I catch up with my partner like I always do at oncology outpatients. The nurse who set up for the last aspiration is there. Five days ago she told my partner that she should accept that there is not much that can be done further and that she should consider her current treatment as now being palliative. "We are here to make you more comfortable before the...". She really pissed me off. It was like there there never mind just give up and die. I had spent 15 minutes explaining to this "nurse" my partners situation and finally got her to see if the referral had been made between the oncologist and the neurosurgeon. She said she would follow it up on Thursday. She hadn't bothered or had forgotten. Lucky I went and saw the neuro nurse I thought.

The registrar who usually does the aspiration was called away to an emergency. He was going to get someone else to perform it. We waited until 15 minutes before the neuro appointment. Then told the oncology nurse we had to go to that. We went to the neuro clinic to wait for the appointment. After 30 mins waiting I decided to go back and make sure the oncology doctor was there to do the aspiration. I was afraid that he would go home. I got there and the same oncology nurse said he might be there when we got back. I said its not "might" its " he will". The nurse at the computer behind her smirked.

It felt very much like the last time that we would spend waiting trussed up like bee larvae in vintage plastic rows of seventies airport chairs at that hospital. I think those chairs where passed on from when Tullamarine first opened. Adrian off the collecters would like them.

Cobwebs were being carefully woven around our armpits as we spent a wee time to see the neuro surgeon. I asked the nurse how much more time before we would see the neuro surgeon, we've got an aspiration to have back at oncology. She smiled, searched for my partners file in the pile, put it on top and said, "You're next".

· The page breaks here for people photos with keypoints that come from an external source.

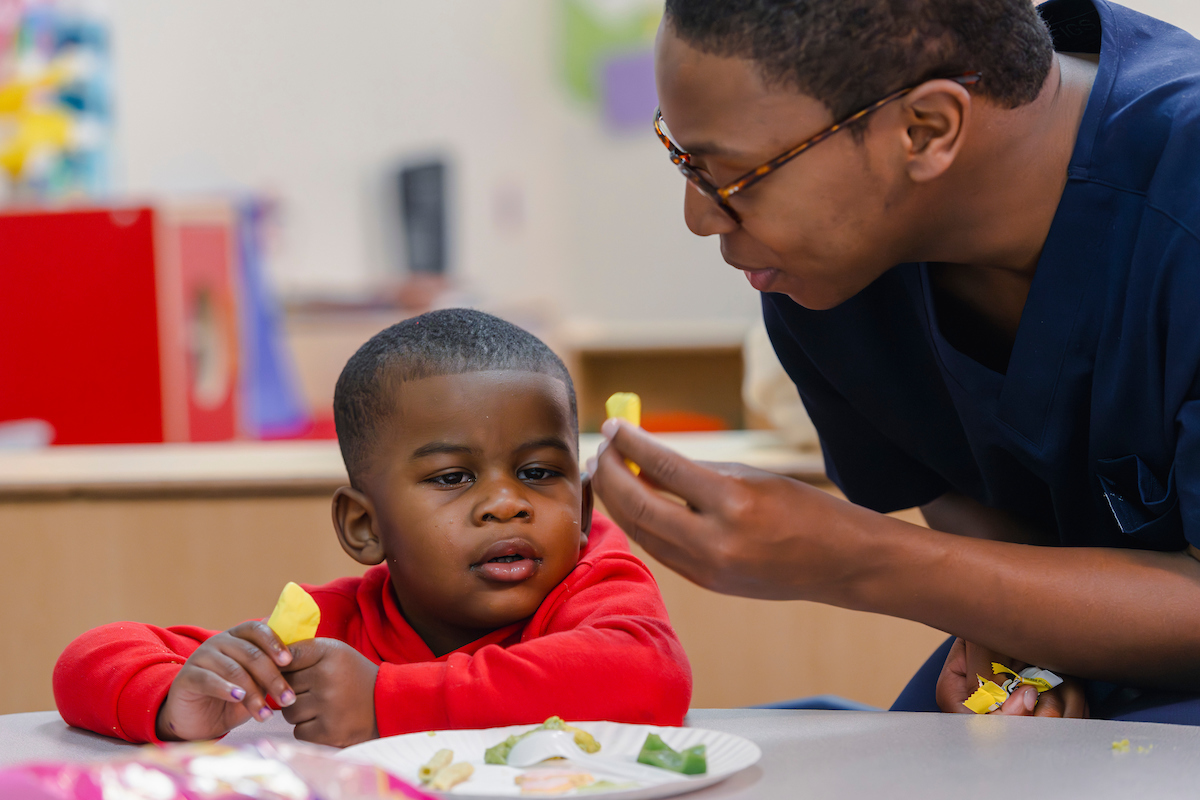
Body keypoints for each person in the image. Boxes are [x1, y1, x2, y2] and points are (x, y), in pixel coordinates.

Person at [592, 0, 1200, 723]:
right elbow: (957, 493)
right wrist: (1017, 653)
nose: (701, 217)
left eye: (736, 174)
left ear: (927, 130)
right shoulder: (827, 272)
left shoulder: (1181, 194)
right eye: (683, 157)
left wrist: (856, 558)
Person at [55, 309, 692, 746]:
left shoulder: (593, 587)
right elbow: (90, 658)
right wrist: (176, 699)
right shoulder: (338, 631)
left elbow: (647, 676)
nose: (506, 504)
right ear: (364, 525)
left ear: (581, 507)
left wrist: (386, 699)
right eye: (452, 478)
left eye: (537, 472)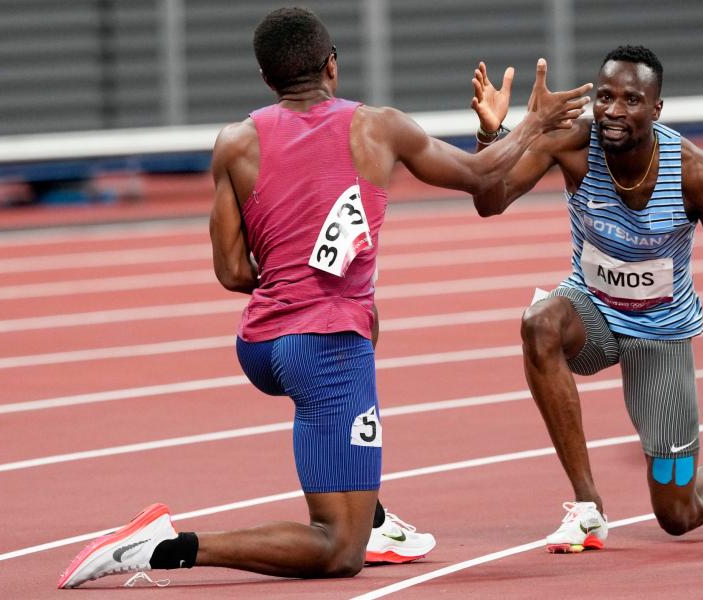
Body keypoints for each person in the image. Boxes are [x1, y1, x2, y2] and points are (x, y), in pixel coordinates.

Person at [57, 6, 592, 588]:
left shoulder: (235, 142)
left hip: (261, 345)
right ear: (332, 66)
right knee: (339, 549)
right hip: (324, 351)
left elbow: (233, 272)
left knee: (366, 317)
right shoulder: (377, 127)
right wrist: (530, 126)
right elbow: (481, 176)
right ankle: (162, 546)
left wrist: (292, 275)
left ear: (266, 79)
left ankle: (376, 513)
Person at [469, 45, 703, 552]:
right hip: (592, 310)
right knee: (538, 322)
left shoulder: (699, 175)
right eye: (604, 96)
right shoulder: (570, 144)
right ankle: (588, 508)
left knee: (677, 514)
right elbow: (489, 202)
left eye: (631, 100)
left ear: (656, 109)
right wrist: (493, 134)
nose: (612, 110)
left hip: (662, 332)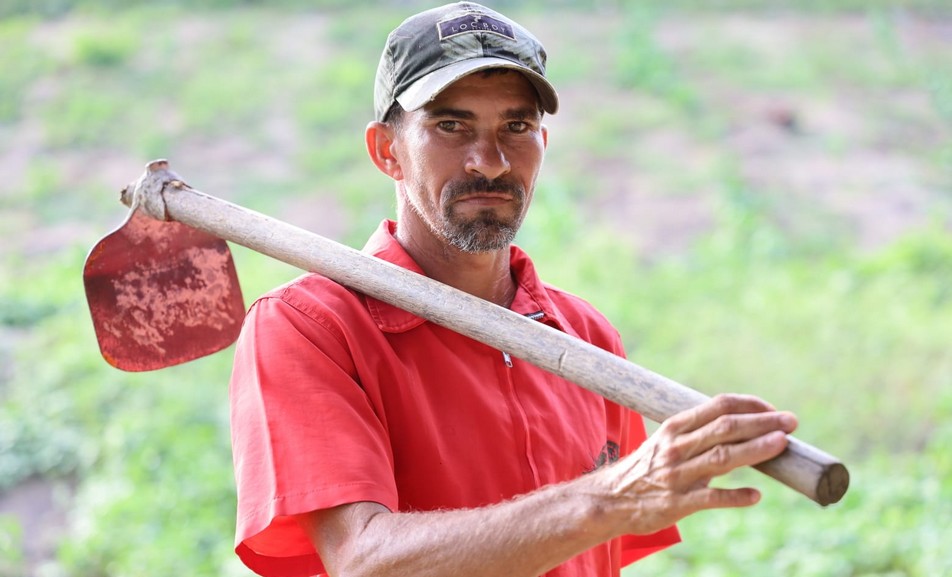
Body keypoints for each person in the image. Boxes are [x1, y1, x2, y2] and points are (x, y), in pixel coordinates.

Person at [228, 3, 798, 577]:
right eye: (451, 127)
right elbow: (365, 562)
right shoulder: (310, 327)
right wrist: (610, 498)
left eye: (516, 128)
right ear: (386, 151)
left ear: (543, 142)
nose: (491, 163)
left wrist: (609, 504)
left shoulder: (587, 340)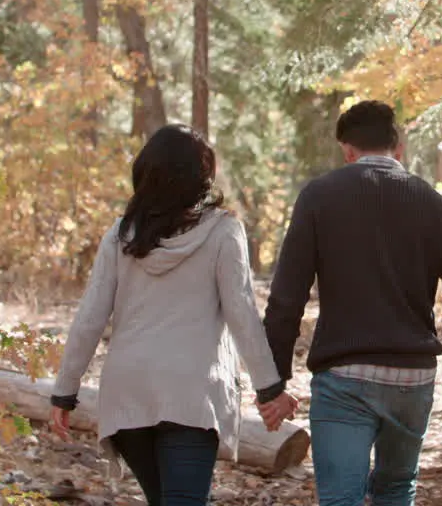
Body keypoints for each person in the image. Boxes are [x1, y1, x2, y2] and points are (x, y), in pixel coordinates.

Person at [48, 124, 298, 506]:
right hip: (191, 395)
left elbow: (89, 317)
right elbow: (242, 313)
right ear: (201, 178)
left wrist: (64, 391)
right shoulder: (223, 232)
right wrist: (270, 389)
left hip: (129, 393)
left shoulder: (121, 235)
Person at [262, 100, 442, 506]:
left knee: (341, 499)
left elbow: (286, 299)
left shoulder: (318, 198)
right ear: (398, 146)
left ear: (347, 151)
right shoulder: (437, 206)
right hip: (412, 379)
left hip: (344, 380)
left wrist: (274, 383)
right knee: (395, 490)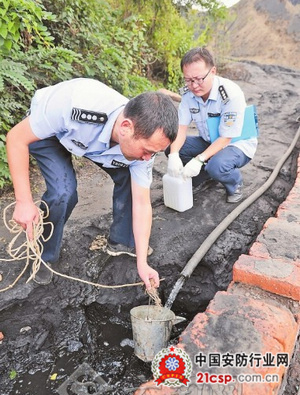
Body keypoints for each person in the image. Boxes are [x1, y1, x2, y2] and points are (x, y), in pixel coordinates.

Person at [6, 78, 178, 288]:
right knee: (63, 192)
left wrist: (143, 262)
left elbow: (142, 204)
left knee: (132, 178)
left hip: (98, 145)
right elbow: (16, 138)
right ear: (126, 127)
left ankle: (121, 241)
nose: (148, 158)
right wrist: (23, 201)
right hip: (53, 133)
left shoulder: (140, 144)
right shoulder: (72, 105)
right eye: (148, 151)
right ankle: (44, 256)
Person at [167, 47, 258, 202]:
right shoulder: (189, 94)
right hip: (209, 140)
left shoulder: (230, 94)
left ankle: (234, 183)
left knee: (216, 166)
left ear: (213, 71)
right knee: (171, 146)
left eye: (199, 79)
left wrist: (198, 159)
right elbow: (181, 128)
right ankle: (205, 175)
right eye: (188, 80)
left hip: (236, 144)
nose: (194, 85)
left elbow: (226, 138)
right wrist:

The neurosurgeon took his time and answered all our questions. He ordered an MRI and scratched "urgent" on it. Urgent eh its the weekend. "It will be next tuesday at the earliest. I will see you next Friday." He explained that an abdominal drain would get clogged up from the protein that the remaining cancer cells were producing. He agreed there may be some options that there was a blockage in the natural csf drainage system from her brain into the ventricals...how it usually drains. He said they did not want to take out any further brain matter as it would cause serious impairment. That was about all that could be done. He would look at the MRI, see if there was a workaround. If not, the only other choice was to see if they should be taking more fluid off and there has been a residual buildup. We wheel my partner back to oncology in her wheelchair.

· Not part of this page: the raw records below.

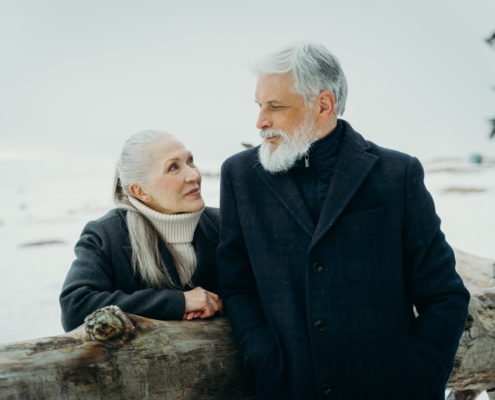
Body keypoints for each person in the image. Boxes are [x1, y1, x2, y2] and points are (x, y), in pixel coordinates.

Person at [217, 42, 470, 400]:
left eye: (274, 106)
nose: (260, 121)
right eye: (260, 106)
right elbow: (236, 283)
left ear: (322, 105)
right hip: (285, 389)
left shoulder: (397, 174)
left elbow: (444, 294)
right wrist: (263, 357)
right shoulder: (240, 176)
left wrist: (419, 375)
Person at [60, 130, 222, 332]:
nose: (194, 174)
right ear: (140, 191)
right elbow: (75, 308)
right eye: (173, 167)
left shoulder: (224, 224)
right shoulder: (107, 235)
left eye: (190, 160)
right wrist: (178, 302)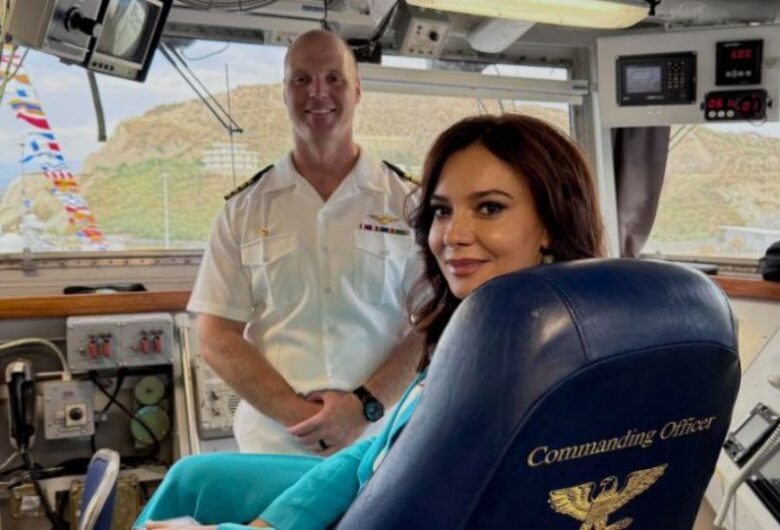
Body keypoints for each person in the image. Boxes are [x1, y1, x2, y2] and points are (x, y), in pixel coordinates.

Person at [137, 113, 605, 530]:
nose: (452, 235)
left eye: (489, 208)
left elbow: (423, 502)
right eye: (442, 211)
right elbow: (382, 458)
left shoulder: (526, 353)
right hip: (379, 469)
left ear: (551, 220)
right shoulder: (483, 325)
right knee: (194, 478)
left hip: (403, 500)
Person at [187, 29, 423, 455]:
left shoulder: (408, 204)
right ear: (284, 92)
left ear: (357, 90)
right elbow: (215, 333)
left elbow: (435, 323)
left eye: (333, 78)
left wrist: (364, 408)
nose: (317, 92)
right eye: (301, 79)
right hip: (274, 442)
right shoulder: (243, 210)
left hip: (381, 442)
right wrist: (296, 415)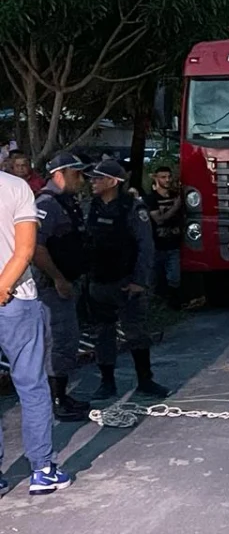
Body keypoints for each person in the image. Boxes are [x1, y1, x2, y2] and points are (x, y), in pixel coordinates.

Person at [0, 168, 72, 496]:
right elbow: (25, 250)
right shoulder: (15, 188)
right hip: (17, 299)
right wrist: (2, 286)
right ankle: (42, 470)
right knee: (31, 386)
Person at [85, 160, 169, 400]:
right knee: (102, 335)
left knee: (136, 333)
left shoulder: (133, 208)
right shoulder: (92, 207)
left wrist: (140, 282)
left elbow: (146, 247)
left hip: (127, 283)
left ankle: (145, 380)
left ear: (113, 182)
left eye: (99, 178)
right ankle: (107, 382)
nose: (93, 182)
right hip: (99, 283)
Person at [33, 152, 92, 421]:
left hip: (68, 283)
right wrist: (57, 278)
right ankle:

From the moment she has the CSF drained it is like a new beginning. A flower opening up in slow-mo. From favouring a wheelchair, feeling comes back to her right side, her speech improves and things are near to as normal as they can be for a few days. Life is worth being here for. Then things start to slip back. She loses mobility and by the 4th day she is barely able to walk her mobility is ever so slightly less that the last aspiration cycle. Not with as much mobility as the same time five days before. We wait for next week. Probably the last week that the possibility of interventionary treatment may help.

That night for a long time tears form in our eyes when we look at each other. I tell my son how it is.